[INSTRUCTIONS FOR THE TASK] Please rewrite the lines below as a JSON list of strings, one string per line, leaving out any blank lines.

☆ ☆ ☆

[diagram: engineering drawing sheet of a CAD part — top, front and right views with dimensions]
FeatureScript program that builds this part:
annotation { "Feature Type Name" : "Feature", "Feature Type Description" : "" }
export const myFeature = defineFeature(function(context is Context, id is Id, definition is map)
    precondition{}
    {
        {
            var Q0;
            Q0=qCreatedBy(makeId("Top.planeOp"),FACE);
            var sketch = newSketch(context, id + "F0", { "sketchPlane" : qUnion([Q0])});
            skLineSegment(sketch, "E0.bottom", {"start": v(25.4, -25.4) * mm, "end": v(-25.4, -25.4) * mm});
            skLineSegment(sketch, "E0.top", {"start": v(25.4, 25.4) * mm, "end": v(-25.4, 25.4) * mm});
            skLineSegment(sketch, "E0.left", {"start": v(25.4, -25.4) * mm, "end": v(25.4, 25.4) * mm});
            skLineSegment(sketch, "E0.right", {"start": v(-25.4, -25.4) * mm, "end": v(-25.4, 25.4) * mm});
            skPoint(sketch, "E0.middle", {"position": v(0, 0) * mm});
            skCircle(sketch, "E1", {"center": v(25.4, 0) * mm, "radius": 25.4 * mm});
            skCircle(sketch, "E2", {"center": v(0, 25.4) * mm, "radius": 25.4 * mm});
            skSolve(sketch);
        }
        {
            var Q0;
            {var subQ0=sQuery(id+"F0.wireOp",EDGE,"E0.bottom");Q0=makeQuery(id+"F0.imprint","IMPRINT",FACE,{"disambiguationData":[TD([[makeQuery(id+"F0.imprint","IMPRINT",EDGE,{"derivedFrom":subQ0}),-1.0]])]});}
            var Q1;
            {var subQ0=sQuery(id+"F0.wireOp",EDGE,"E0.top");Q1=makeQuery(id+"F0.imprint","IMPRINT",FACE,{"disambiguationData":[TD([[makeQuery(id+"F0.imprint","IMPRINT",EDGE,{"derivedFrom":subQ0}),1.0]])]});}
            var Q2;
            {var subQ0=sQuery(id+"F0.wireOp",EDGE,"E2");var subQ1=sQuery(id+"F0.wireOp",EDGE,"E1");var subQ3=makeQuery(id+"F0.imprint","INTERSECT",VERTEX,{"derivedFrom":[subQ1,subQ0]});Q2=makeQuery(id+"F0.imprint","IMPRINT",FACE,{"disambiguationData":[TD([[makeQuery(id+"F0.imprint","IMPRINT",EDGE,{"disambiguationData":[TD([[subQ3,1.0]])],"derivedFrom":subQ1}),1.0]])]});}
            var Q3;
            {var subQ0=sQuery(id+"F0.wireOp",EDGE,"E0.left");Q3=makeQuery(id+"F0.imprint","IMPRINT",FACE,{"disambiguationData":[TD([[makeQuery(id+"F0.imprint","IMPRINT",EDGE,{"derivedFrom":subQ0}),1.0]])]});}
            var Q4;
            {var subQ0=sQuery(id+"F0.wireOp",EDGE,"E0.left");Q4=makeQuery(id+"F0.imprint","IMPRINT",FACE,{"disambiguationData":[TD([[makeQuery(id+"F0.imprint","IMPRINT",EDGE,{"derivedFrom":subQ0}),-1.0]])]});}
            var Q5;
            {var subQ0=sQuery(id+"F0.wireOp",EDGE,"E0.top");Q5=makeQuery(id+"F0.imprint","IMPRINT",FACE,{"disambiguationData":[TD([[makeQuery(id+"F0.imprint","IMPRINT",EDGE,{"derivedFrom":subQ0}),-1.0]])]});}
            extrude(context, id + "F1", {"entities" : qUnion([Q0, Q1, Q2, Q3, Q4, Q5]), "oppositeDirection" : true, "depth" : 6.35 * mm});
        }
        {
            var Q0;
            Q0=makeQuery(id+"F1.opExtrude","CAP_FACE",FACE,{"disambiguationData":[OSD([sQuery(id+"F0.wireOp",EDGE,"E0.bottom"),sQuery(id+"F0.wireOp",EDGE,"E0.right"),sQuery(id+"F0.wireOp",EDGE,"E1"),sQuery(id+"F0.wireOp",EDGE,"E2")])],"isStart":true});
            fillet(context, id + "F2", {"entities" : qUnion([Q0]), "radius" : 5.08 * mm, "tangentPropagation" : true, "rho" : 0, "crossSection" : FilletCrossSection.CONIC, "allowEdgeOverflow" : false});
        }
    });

☆ ☆ ☆

[RESPONSE BELOW]
[
  "[diagram: engineering drawing sheet of a CAD part — top, front and right views with dimensions]",
  "FeatureScript program that builds this part:",
  "annotation { \"Feature Type Name\" : \"Feature\", \"Feature Type Description\" : \"\" }",
  "export const myFeature = defineFeature(function(context is Context, id is Id, definition is map)",
  "    precondition{}",
  "    {",
  "        {",
  "            var Q0;",
  "            Q0=qCreatedBy(makeId(\"Top.planeOp\"),FACE);",
  "            var sketch = newSketch(context, id + \"F0\", { \"sketchPlane\" : qUnion([Q0])});",
  "            skLineSegment(sketch, \"E0.bottom\", {\"start\": v(25.4, -25.4) * mm, \"end\": v(-25.4, -25.4) * mm});",
  "            skLineSegment(sketch, \"E0.top\", {\"start\": v(25.4, 25.4) * mm, \"end\": v(-25.4, 25.4) * mm});",
  "            skLineSegment(sketch, \"E0.left\", {\"start\": v(25.4, -25.4) * mm, \"end\": v(25.4, 25.4) * mm});",
  "            skLineSegment(sketch, \"E0.right\", {\"start\": v(-25.4, -25.4) * mm, \"end\": v(-25.4, 25.4) * mm});",
  "            skPoint(sketch, \"E0.middle\", {\"position\": v(0, 0) * mm});",
  "            skCircle(sketch, \"E1\", {\"center\": v(25.4, 0) * mm, \"radius\": 25.4 * mm});",
  "            skCircle(sketch, \"E2\", {\"center\": v(0, 25.4) * mm, \"radius\": 25.4 * mm});",
  "            skSolve(sketch);",
  "        }",
  "        {",
  "            var Q0;",
  "            {var subQ0=sQuery(id+\"F0.wireOp\",EDGE,\"E0.bottom\");Q0=makeQuery(id+\"F0.imprint\",\"IMPRINT\",FACE,{\"disambiguationData\":[TD([[makeQuery(id+\"F0.imprint\",\"IMPRINT\",EDGE,{\"derivedFrom\":subQ0}),-1.0]])]});}",
  "            var Q1;",
  "            {var subQ0=sQuery(id+\"F0.wireOp\",EDGE,\"E0.top\");Q1=makeQuery(id+\"F0.imprint\",\"IMPRINT\",FACE,{\"disambiguationData\":[TD([[makeQuery(id+\"F0.imprint\",\"IMPRINT\",EDGE,{\"derivedFrom\":subQ0}),1.0]])]});}",
  "            var Q2;",
  "            {var subQ0=sQuery(id+\"F0.wireOp\",EDGE,\"E2\");var subQ1=sQuery(id+\"F0.wireOp\",EDGE,\"E1\");var subQ3=makeQuery(id+\"F0.imprint\",\"INTERSECT\",VERTEX,{\"derivedFrom\":[subQ1,subQ0]});Q2=makeQuery(id+\"F0.imprint\",\"IMPRINT\",FACE,{\"disambiguationData\":[TD([[makeQuery(id+\"F0.imprint\",\"IMPRINT\",EDGE,{\"disambiguationData\":[TD([[subQ3,1.0]])],\"derivedFrom\":subQ1}),1.0]])]});}",
  "            var Q3;",
  "            {var subQ0=sQuery(id+\"F0.wireOp\",EDGE,\"E0.left\");Q3=makeQuery(id+\"F0.imprint\",\"IMPRINT\",FACE,{\"disambiguationData\":[TD([[makeQuery(id+\"F0.imprint\",\"IMPRINT\",EDGE,{\"derivedFrom\":subQ0}),1.0]])]});}",
  "            var Q4;",
  "            {var subQ0=sQuery(id+\"F0.wireOp\",EDGE,\"E0.left\");Q4=makeQuery(id+\"F0.imprint\",\"IMPRINT\",FACE,{\"disambiguationData\":[TD([[makeQuery(id+\"F0.imprint\",\"IMPRINT\",EDGE,{\"derivedFrom\":subQ0}),-1.0]])]});}",
  "            var Q5;",
  "            {var subQ0=sQuery(id+\"F0.wireOp\",EDGE,\"E0.top\");Q5=makeQuery(id+\"F0.imprint\",\"IMPRINT\",FACE,{\"disambiguationData\":[TD([[makeQuery(id+\"F0.imprint\",\"IMPRINT\",EDGE,{\"derivedFrom\":subQ0}),-1.0]])]});}",
  "            extrude(context, id + \"F1\", {\"entities\" : qUnion([Q0, Q1, Q2, Q3, Q4, Q5]), \"oppositeDirection\" : true, \"depth\" : 6.35 * mm});",
  "        }",
  "        {",
  "            var Q0;",
  "            Q0=makeQuery(id+\"F1.opExtrude\",\"CAP_FACE\",FACE,{\"disambiguationData\":[OSD([sQuery(id+\"F0.wireOp\",EDGE,\"E0.bottom\"),sQuery(id+\"F0.wireOp\",EDGE,\"E0.right\"),sQuery(id+\"F0.wireOp\",EDGE,\"E1\"),sQuery(id+\"F0.wireOp\",EDGE,\"E2\")])],\"isStart\":true});",
  "            fillet(context, id + \"F2\", {\"entities\" : qUnion([Q0]), \"radius\" : 5.08 * mm, \"tangentPropagation\" : true, \"rho\" : 0, \"crossSection\" : FilletCrossSection.CONIC, \"allowEdgeOverflow\" : false});",
  "        }",
  "    });"
]